:: Provided data
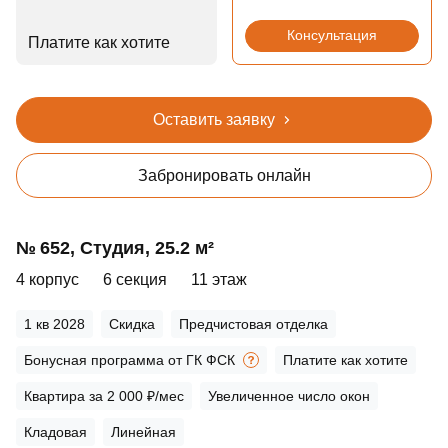
Консультация
Платите как хотите
Оставить заявку
Забронировать онлайн
№ 652, Студия, 25.2 м²
4 корпус
6 секция
11 этаж
1 кв 2028
Скидка
Предчистовая отделка
Бонусная программа от ГК ФСК
Платите как хотите
Квартира за 2 000 ₽/мес
Увеличенное число окон
Кладовая
Линейная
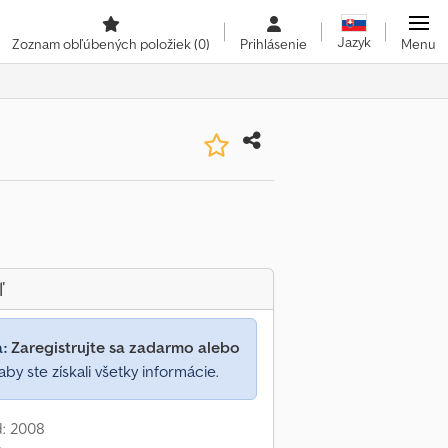
Jazyk
Zoznam obľúbených položiek
(0)
Prihlásenie
Menu
ľ
a:
Zaregistrujte sa zadarmo alebo
aby ste získali všetky informácie.
d: 2008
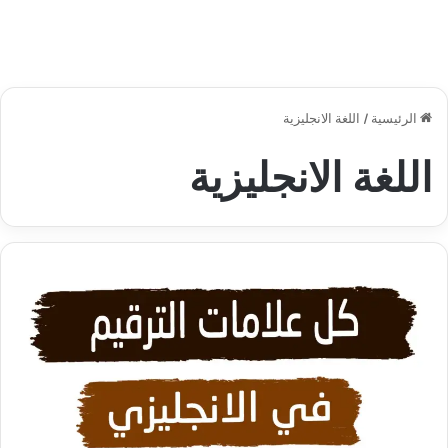
الرئيسية
/
اللغة الانجليزية
اللغة الانجليزية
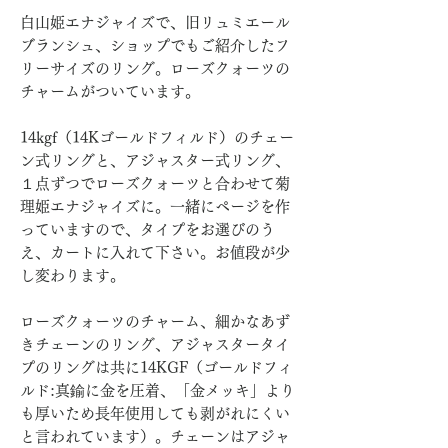
白山姫エナジャイズで、旧リュミエール
ブランシュ、ショップでもご紹介したフ
リーサイズのリング。ローズクォーツの
チャームがついています。
14kgf（14Kゴールドフィルド）のチェー
ン式リングと、アジャスター式リング、
１点ずつでローズクォーツと合わせて菊
理姫エナジャイズに。一緒にページを作
っていますので、タイプをお選びのう
え、カートに入れて下さい。お値段が少
し変わります。
ローズクォーツのチャーム、細かなあず
きチェーンのリング、アジャスタータイ
プのリングは共に14KGF（ゴールドフィ
ルド:真鍮に金を圧着、「金メッキ」より
も厚いため長年使用しても剥がれにくい
と言われています）。チェーンはアジャ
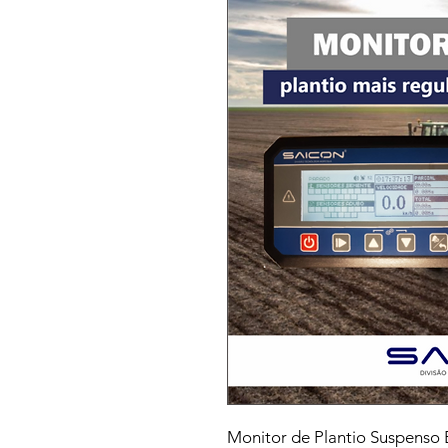
Monitor de Plantio Suspens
::::
**Task item**
Give back the material above word for word; no picture belongs in it.

**Finished task**
Консультация
Платите как хотите
Оставить заявку
Забронировать онлайн
№ 652, Студия, 25.2 м²
4 корпус
6 секция
11 этаж
1 кв 2028
Скидка
Предчистовая отделка
Бонусная программа от ГК ФСК
Платите как хотите
Квартира за 2 000 ₽/мес
Увеличенное число окон
Кладовая
Линейная
Jazyk
Zoznam obľúbených položiek
(0)
Prihlásenie
Menu
ľ
a:
Zaregistrujte sa zadarmo alebo
aby ste získali všetky informácie.
d: 2008
الرئيسية
/
اللغة الانجليزية
اللغة الانجليزية
白山姫エナジャイズで、旧リュミエール
ブランシュ、ショップでもご紹介したフ
リーサイズのリング。ローズクォーツの
チャームがついています。
14kgf（14Kゴールドフィルド）のチェー
ン式リングと、アジャスター式リング、
１点ずつでローズクォーツと合わせて菊
理姫エナジャイズに。一緒にページを作
っていますので、タイプをお選びのう
え、カートに入れて下さい。お値段が少
し変わります。
ローズクォーツのチャーム、細かなあず
きチェーンのリング、アジャスタータイ
プのリングは共に14KGF（ゴールドフィ
ルド:真鍮に金を圧着、「金メッキ」より
も厚いため長年使用しても剥がれにくい
と言われています）。チェーンはアジャ
Monitor de Plantio Suspens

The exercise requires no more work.